Sugar tax ‘dismay’: Philippines senate highlights failure of revenue payout to sugar industry

By Pearly Neo

- Last updated on GMT

The Philippines Senate House Committee on Ways and Means expressed ‘dismay’ over the payout of sugar taxes under the Tax Reform for Acceleration and Inclusion (TRAIN) Act to the ‘intended beneficiaries’ within the sugar industry, particularly sugar farmers. ©Getty Images
The Philippines Senate House Committee on Ways and Means expressed ‘dismay’ over the payout of sugar taxes under the Tax Reform for Acceleration and Inclusion (TRAIN) Act to the ‘intended beneficiaries’ within the sugar industry, particularly sugar farmers. ©Getty Images

Related tags Philippines sugar tax

The Philippines Senate House Committee on Ways and Means expressed ‘dismay’ over the payout of sugar taxes under the Tax Reform for Acceleration and Inclusion (TRAIN) Act to the ‘intended beneficiaries’ within the sugar industry, particularly sugar farmers.

According to the official Committee Daily Bulletin document on the Philippines Congress website, the committee was chaired by Representative Joey Salceda, and discussions included the funds received from sugar taxes implemented as part of the TRAIN law.

Updates were presented by the Department of Budget and Management (DBM), the Department of Health (DOH) and the Philippine Health Insurance Corporation (PhilHealth).

In response to queries from Salceda with regard to the sugar-sweetened beverages (SSB) tax revenues, DOF Undersecretary Teresa Habitan revealed that these had not yet been given out as of yet.

“Revenues collected from the excise tax on SSB have reached P26.6bn (US$512.8mn) in 2018 and P14.9bn (US$287.2mn) from January to June 2019. However, these were not yet fully distributed to the intended beneficiaries,”​ she told the committee.

Representative Joseph Paduano added that it was stated in law that a proportion these revenues needed to be passed to the sugar industry.

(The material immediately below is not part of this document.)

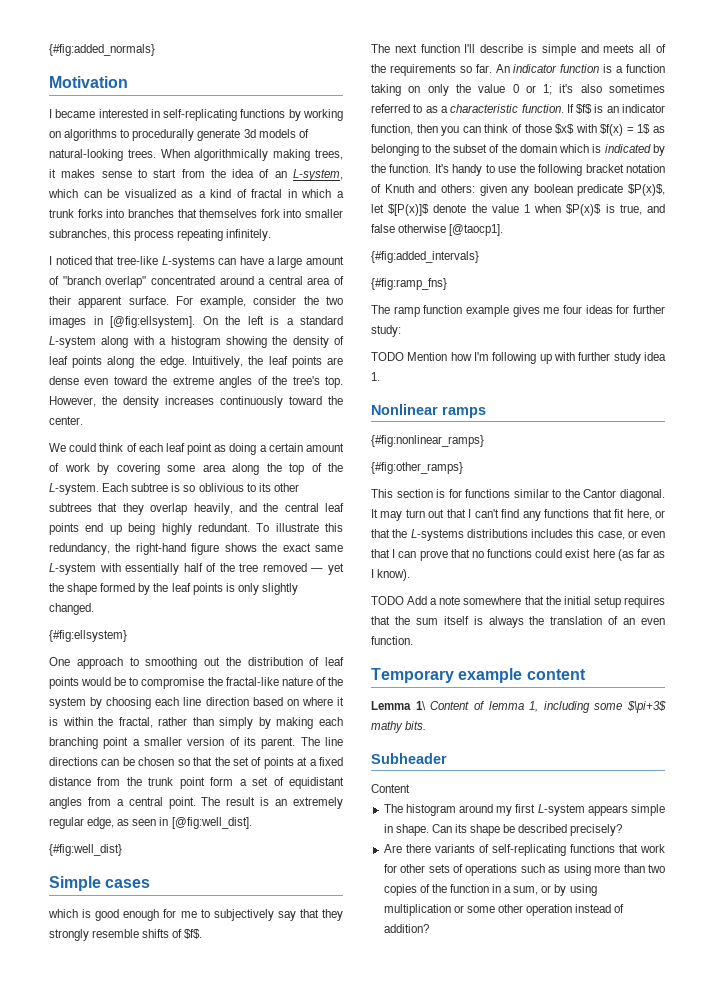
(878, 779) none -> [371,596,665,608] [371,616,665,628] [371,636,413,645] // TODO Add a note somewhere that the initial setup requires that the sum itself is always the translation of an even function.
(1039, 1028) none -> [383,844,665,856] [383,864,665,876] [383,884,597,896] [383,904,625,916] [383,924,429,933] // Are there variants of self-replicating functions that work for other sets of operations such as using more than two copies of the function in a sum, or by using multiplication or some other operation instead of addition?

“15% of the incremental revenues collected from SSB should be allocated to the sugar industry as provided for under the joint memorandum circular between the DOF, DBM and the Department of Social Welfare and Development (DSWD) which was signed last August 31, 2018,”​ he said.

Salceda added that the tax revenues were ‘essential’ ​to cushion the impact that implementation of the TRAIN would bring to the sugar sector, saying that although farmers were ‘one of the biggest contributors’​ to TRAIN and were supposed to be one of the main beneficiaries, ‘they were not funded at all’​.

FDA unable to determine sugar content in drinks

In addition, Committee Vice Chairperson Estrellita Suansing called out government agencies for their supposedly slipshod handling of their duties in implementing the sugar taxes.

According to Manilla Bulletin​, she told the committee that: “I am so disappointed [because] the projected revenue for this is PHP52bn (US$1bn) per year, but in the implementation, there is a problem. There is a problem in the registration of companies in the FDA (Food and Drug Administration).”

A major issue that was highlighted was the FDA’s failure to determine whether food and beverage companies were using local sugar or high-fructose corn syrup (HFCS) in their drinks production, as registration for the products and companies was currently being done online without checks conducted.

The former would incur a tax of PHP6 (US$0.12) per litre under TRAIN, whereas the latter should be taxed PHP12 (US$0.23).

The FDA had also admitted this, saying that more equipment was needed before they could take further action.

“For determining if it is a high fructose corn syrup, there is a need for FDA to purchase or procure equipment like detectors and [with] Higher Performance Liquid Chromotography (HPLC),”​ FDA Director Marilyn Pagayunan said to the committee.

“We are trying to determine those manufacturers who are lying.”